3. Missing or invalid data are marked with -999 in the dataset. We replace these with pd.NA (NA values) since we don't want to be able to compare, numerically, valid and invalid data at all.

### Problems
We first attempted to use Jayvee to create the pipeline but ran into issues with formatting. Specifically, it was too difficult to remove (especially varying amounts of) preceding whitespace from a text file which separated values by with a character. This also prevented us from changing the value types from string to integer or decimal. We were also unable to chain multiple transformations, making this issue too time consuming to resolve with Jayvee.

The issue was resolved when we switched to Python using additional libraries.

### Errors and Updates
The DWD has a fixed format for files and data, so we don't expect any deviation from the current format unless DWD standards change.

We do check to see if the file was downloaded, and the data extracted correctly. If not, the process is halted. It's worthy of note that the DWD also has a standardized file naming structure.

The data we are using is updated regularly (at least monthly). No assumptions were made regarding the size of the data we are processing so additional or updated rows should not affect the pipeline negatively. The addition of an entirely new category of data (a new column) would go unused but should not break the pipeline because of how pandas dataframes work.

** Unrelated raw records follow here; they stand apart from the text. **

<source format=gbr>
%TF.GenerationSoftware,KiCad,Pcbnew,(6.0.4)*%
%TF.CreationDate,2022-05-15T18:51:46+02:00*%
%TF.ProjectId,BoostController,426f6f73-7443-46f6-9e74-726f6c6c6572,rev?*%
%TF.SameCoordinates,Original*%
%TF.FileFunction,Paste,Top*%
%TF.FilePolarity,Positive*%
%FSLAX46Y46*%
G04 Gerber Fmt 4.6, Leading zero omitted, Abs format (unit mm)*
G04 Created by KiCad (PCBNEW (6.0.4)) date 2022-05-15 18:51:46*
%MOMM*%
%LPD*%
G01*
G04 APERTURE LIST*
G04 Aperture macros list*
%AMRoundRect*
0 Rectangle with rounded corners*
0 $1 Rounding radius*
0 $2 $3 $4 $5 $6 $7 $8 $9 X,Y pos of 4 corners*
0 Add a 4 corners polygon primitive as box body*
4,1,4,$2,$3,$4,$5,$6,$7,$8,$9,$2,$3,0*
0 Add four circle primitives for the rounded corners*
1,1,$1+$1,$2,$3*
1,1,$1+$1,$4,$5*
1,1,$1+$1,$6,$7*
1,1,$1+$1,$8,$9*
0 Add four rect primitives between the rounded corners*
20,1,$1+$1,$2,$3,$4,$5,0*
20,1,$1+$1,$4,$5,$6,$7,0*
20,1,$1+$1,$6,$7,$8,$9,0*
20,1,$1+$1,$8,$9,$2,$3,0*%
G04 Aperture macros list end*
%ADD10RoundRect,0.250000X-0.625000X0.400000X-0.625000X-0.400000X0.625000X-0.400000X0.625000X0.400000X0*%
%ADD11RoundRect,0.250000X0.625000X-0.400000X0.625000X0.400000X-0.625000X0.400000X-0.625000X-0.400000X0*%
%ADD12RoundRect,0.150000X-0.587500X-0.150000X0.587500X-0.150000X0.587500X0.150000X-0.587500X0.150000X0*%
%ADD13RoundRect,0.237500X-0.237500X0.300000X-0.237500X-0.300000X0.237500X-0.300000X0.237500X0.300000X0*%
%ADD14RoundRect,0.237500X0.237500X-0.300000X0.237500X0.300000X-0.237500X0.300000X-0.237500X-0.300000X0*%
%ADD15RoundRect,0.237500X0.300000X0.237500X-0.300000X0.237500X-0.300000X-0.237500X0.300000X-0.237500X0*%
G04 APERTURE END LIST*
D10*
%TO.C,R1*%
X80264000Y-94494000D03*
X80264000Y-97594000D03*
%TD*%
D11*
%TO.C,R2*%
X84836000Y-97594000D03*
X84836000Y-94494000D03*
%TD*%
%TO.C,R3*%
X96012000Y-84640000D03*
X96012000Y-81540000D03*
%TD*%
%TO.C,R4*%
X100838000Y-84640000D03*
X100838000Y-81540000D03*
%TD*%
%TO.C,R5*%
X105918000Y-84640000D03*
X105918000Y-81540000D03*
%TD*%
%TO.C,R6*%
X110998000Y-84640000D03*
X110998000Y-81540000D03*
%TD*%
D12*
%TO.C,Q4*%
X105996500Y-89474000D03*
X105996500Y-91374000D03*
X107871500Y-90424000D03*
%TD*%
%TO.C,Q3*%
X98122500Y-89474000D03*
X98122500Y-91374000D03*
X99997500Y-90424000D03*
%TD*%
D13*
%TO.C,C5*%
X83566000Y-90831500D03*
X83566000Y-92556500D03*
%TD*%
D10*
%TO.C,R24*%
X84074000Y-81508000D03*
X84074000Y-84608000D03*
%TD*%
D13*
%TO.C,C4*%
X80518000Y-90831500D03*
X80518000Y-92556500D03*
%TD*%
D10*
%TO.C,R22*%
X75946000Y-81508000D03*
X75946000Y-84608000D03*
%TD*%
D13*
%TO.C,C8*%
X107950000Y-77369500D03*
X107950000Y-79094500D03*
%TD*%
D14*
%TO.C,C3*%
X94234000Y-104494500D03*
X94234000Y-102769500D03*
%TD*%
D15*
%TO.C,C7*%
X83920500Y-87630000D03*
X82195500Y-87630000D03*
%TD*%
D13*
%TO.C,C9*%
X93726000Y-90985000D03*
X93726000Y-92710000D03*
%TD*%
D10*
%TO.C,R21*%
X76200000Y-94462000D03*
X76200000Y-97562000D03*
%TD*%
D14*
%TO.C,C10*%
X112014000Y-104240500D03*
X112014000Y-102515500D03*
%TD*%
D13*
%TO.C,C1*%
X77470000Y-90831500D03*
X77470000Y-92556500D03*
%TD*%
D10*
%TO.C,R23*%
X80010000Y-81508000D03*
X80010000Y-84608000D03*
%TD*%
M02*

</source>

## Results and Limitations of the Pipeline

### Structure and Quality
The data is tabularly structured into means of means and extrema (min. and max.) as well as the maximum of extrema by month.

We chose to combine both weather stations into a single database for easier storage and loading. It is trivial to split the data again by station ID if need be.

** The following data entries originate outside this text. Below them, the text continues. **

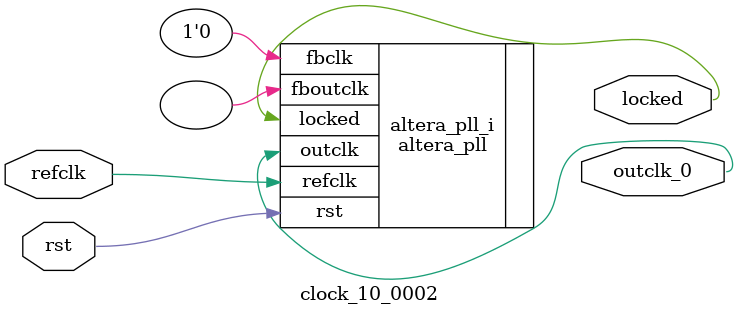
<source format=v>
`timescale 1ns/10ps
module  clock_10_0002(

	// interface 'refclk'
	input wire refclk,

	// interface 'reset'
	input wire rst,

	// interface 'outclk0'
	output wire outclk_0,

	// interface 'locked'
	output wire locked
);

	altera_pll #(
		.fractional_vco_multiplier("false"),
		.reference_clock_frequency("50.0 MHz"),
		.operation_mode("direct"),
		.number_of_clocks(1),
		.output_clock_frequency0("10.000000 MHz"),
		.phase_shift0("0 ps"),
		.duty_cycle0(50),
		.output_clock_frequency1("0 MHz"),
		.phase_shift1("0 ps"),
		.duty_cycle1(50),
		.output_clock_frequency2("0 MHz"),
		.phase_shift2("0 ps"),
		.duty_cycle2(50),
		.output_clock_frequency3("0 MHz"),
		.phase_shift3("0 ps"),
		.duty_cycle3(50),
		.output_clock_frequency4("0 MHz"),
		.phase_shift4("0 ps"),
		.duty_cycle4(50),
		.output_clock_frequency5("0 MHz"),
		.phase_shift5("0 ps"),
		.duty_cycle5(50),
		.output_clock_frequency6("0 MHz"),
		.phase_shift6("0 ps"),
		.duty_cycle6(50),
		.output_clock_frequency7("0 MHz"),
		.phase_shift7("0 ps"),
		.duty_cycle7(50),
		.output_clock_frequency8("0 MHz"),
		.phase_shift8("0 ps"),
		.duty_cycle8(50),
		.output_clock_frequency9("0 MHz"),
		.phase_shift9("0 ps"),
		.duty_cycle9(50),
		.output_clock_frequency10("0 MHz"),
		.phase_shift10("0 ps"),
		.duty_cycle10(50),
		.output_clock_frequency11("0 MHz"),
		.phase_shift11("0 ps"),
		.duty_cycle11(50),
		.output_clock_frequency12("0 MHz"),
		.phase_shift12("0 ps"),
		.duty_cycle12(50),
		.output_clock_frequency13("0 MHz"),
		.phase_shift13("0 ps"),
		.duty_cycle13(50),
		.output_clock_frequency14("0 MHz"),
		.phase_shift14("0 ps"),
		.duty_cycle14(50),
		.output_clock_frequency15("0 MHz"),
		.phase_shift15("0 ps"),
		.duty_cycle15(50),
		.output_clock_frequency16("0 MHz"),
		.phase_shift16("0 ps"),
		.duty_cycle16(50),
		.output_clock_frequency17("0 MHz"),
		.phase_shift17("0 ps"),
		.duty_cycle17(50),
		.pll_type("General"),
		.pll_subtype("General")
	) altera_pll_i (
		.rst	(rst),
		.outclk	({outclk_0}),
		.locked	(locked),
		.fboutclk	( ),
		.fbclk	(1'b0),
		.refclk	(refclk)
	);
endmodule


</source>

Accuracy, completeness, consistency and timeliness is ensured by a trusted institution, the DWD.

The data is relevant for the question at hand. However, a major factor which affects the growth of vineyards is soil nutrients. That information is not present in our data.

### Output Format
The output is formatted as a .sqlite file for long-term storage and wide compatibility. We intend to analyze the data using pandas dataframes.

### Reflection and Potential Issues
We intend to compare these categories or features between the two datasets and see how much overlap there is.

We're conflicted on renaming the columns; on the one hand they are well-defined with precise meanings from DWD but on the other hand one needs to become familiar with this naming convention to work with them effectively.

We're also concerned that we'll run into errors when trying to compare periods with missing data. However, because a comparison is not possible, we'll likely drop the rows (months) of the specific columns (features) which cannot be compared. We're unable to do this during the data pipeline because that would create a poorly structured database (some columns will be missing some months that other columns are not missing).